Saturday, October 27, 2007

Mama Says Om - Legacy

The theme for this week at Mama Says Om was legacy, a word which hies all the way back to the Old French legacie and thence the Latin legare meaning "to appoint by a last will and testament" or to "send as a legate".

In old Rome, a legate was an appointed officer reporting to a consul or magistrate, the commander of a military legion, a provincial governor and/or senator, an envoy or emissary of the rightful emperor to whom specific powers of that selfsame emperor had been bequeathed. The divisions of the Roman army known as legions owe their designation to the same origin. In Scotland, the interpretation of
"property bequeathed by will, testament or official document" appeared around 1460, and I'm sure there must have been MacLeods and Sinclairs involved in that scholarly undertaking, for lovers of clan and lore and interpretation are we, although our enthusiasm for conventional order and nomenclature waxes and wanes thanks to an equal (but thankfully only occasional) enthusiasm for chance, chaos and unpredictability.

So, here we have notions of things passed to, bequeathed or handed on to kin and friends when we shuffle off the mortal coil this time round, usually all neatly tied up in a will or testamentary document of some sort.

Before sunrise this morning I went out into the garden in my robe, shawl and ballet flats to look up at the region of the winter stars and the bright waning moon suspended in the branches of the old ash tree. In this darkling season, such forays into my cold garden are how the day begins, and usually how it ends too. As I mused on the matter of legacies out there this morning,on family silver, china, crystal and old quarter-sawn oak furniture, was I mentally culling the ever expanding library which threatens to engulf our other fixed assets and
to take over the house? No, I wasn't - not for a minute.

If I have a deepest wish, it is that I wish I could leave to those who follow me a profound appreciation of the grandeur of life and the incomparable beauty of the natural things great and small which lie all around us.
In the words of the late Rachel Carson, one of my favorite environmental thinkers, we can call such a legacy simply, "the sense of wonder". Here too belongs profound respect for the natural orders, the cosmos and the turning year, a commitment to the Old Wild Mother and the good dark earth on which we dwell and a real desire to tread that hallowed earth with as light a footprint as possible, to heal the damage we have already done to our world.

I suspect that one does not really remember the precise moment when a table, a platter or an antique ewer arrived in one's home for the first time. I do know (however) that magical moments spent looking at the winter stars and learning the names of the constellations with my father will remain forever - so will perfect summer hours spent listening to the wind in the trees with my grandmother and quiet intervals plumbing the depths of tide pools and puddles with a favorite maiden aunt.

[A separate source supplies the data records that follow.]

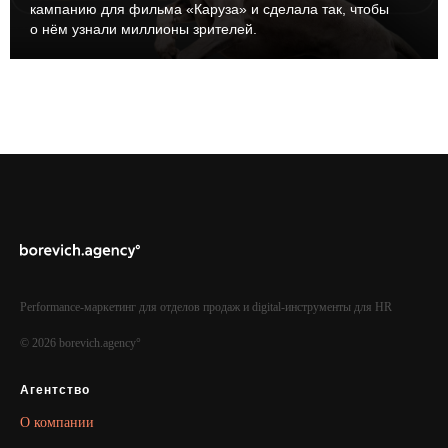
кампанию для фильма «Каруза» и сделала так, чтобы
о нём узнали миллионы зрителей.
Performance-маркетинг для отделов продаж и digital-инструменты для HR
© 2026 borevich.agency°
Агентство
О компании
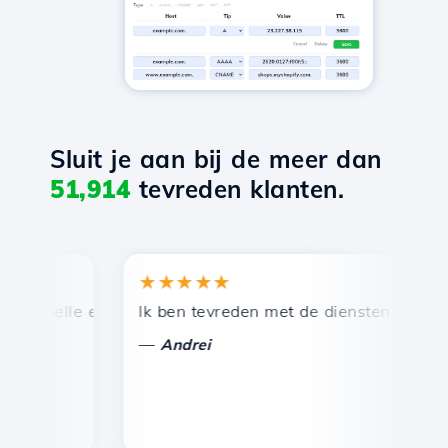
Sluit je aan bij de meer dan
51,914
tevreden klanten.
★★★★★
★
snelle en efficiënte technische ondersteuning.
Ik ben tevreden met de diensten die door Ho
Ge
—
Andrei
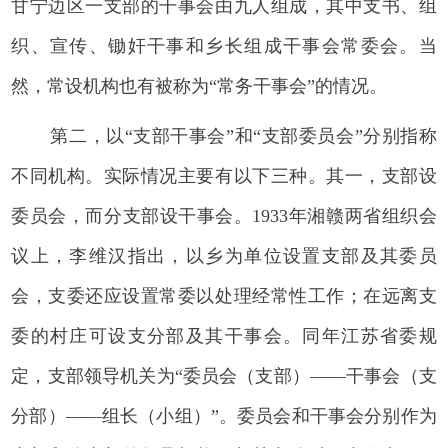
甘宁边区一支部的干事会由九人组成，其中支书、组
织、宣传、锄奸干事和乡长组成干事会常委会。当
然，常设机构也有被称为“常务干事会”的情况。
第二，以“支部干事会”和“支部委员会”分别指称
不同机构。实际情况主要有以下三种。其一，支部设
委员会，而分支部设干事会。1933年湘赣两省组织会
议上，李维汉指出，以乡为单位设置支部及其委员
会，支委还应设置常委以处理经常性工作；在远离支
委的村庄可设支分部及其干事会。同年江苏省委规
定，支部领导机关为“委员会（支部）——干事会（支
分部）——组长（小组）”。委员会和干事会分别作为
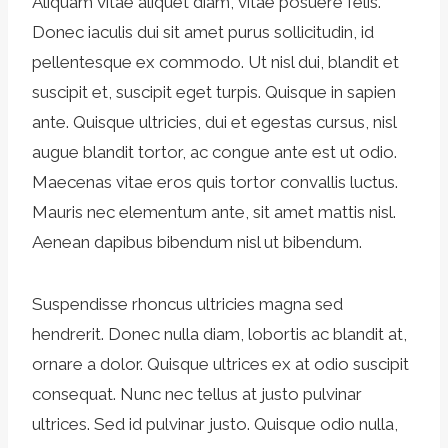
Aliquam vitae aliquet diam, vitae posuere felis.
Donec iaculis dui sit amet purus sollicitudin, id
pellentesque ex commodo. Ut nisl dui, blandit et
suscipit et, suscipit eget turpis. Quisque in sapien
ante. Quisque ultricies, dui et egestas cursus, nisl
augue blandit tortor, ac congue ante est ut odio.
Maecenas vitae eros quis tortor convallis luctus.
Mauris nec elementum ante, sit amet mattis nisl.
Aenean dapibus bibendum nisl ut bibendum.
Suspendisse rhoncus ultricies magna sed
hendrerit. Donec nulla diam, lobortis ac blandit at,
ornare a dolor. Quisque ultrices ex at odio suscipit
consequat. Nunc nec tellus at justo pulvinar
ultrices. Sed id pulvinar justo. Quisque odio nulla,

If I could find a way to put all that stuff in a will, my descendants would be be rich indeed, but such a litany would make for a long, winding and rather nebulous document.


I particularly wish I could share what I felt in the garden this morning before sunrise, the wonder and the grandeur of it all, the sense of a great shining mystery beckoning and breathing and dancing all around me ...

2 comments:

Anonymous said...

what a wonderful legacy Cate to leave behind for your family...although i'm sure you've instilled such appreciation in them already.

thank you for your empathetic words on my blog...would that i could join you for some wild magic...how soothing your invite sounds...

peace in,
lil

ps. songs of mass destruction was one of the cd's i listened to on my JUST FOR ME night (written about on my blog of course)...she inspires me so to be authentic and to help others find theirs. and how do you like it??

nandas said...

oh cate, just by leaving your words as a record of what is truely important to you seals your wish.
thank you for sharing and thus reminding us all.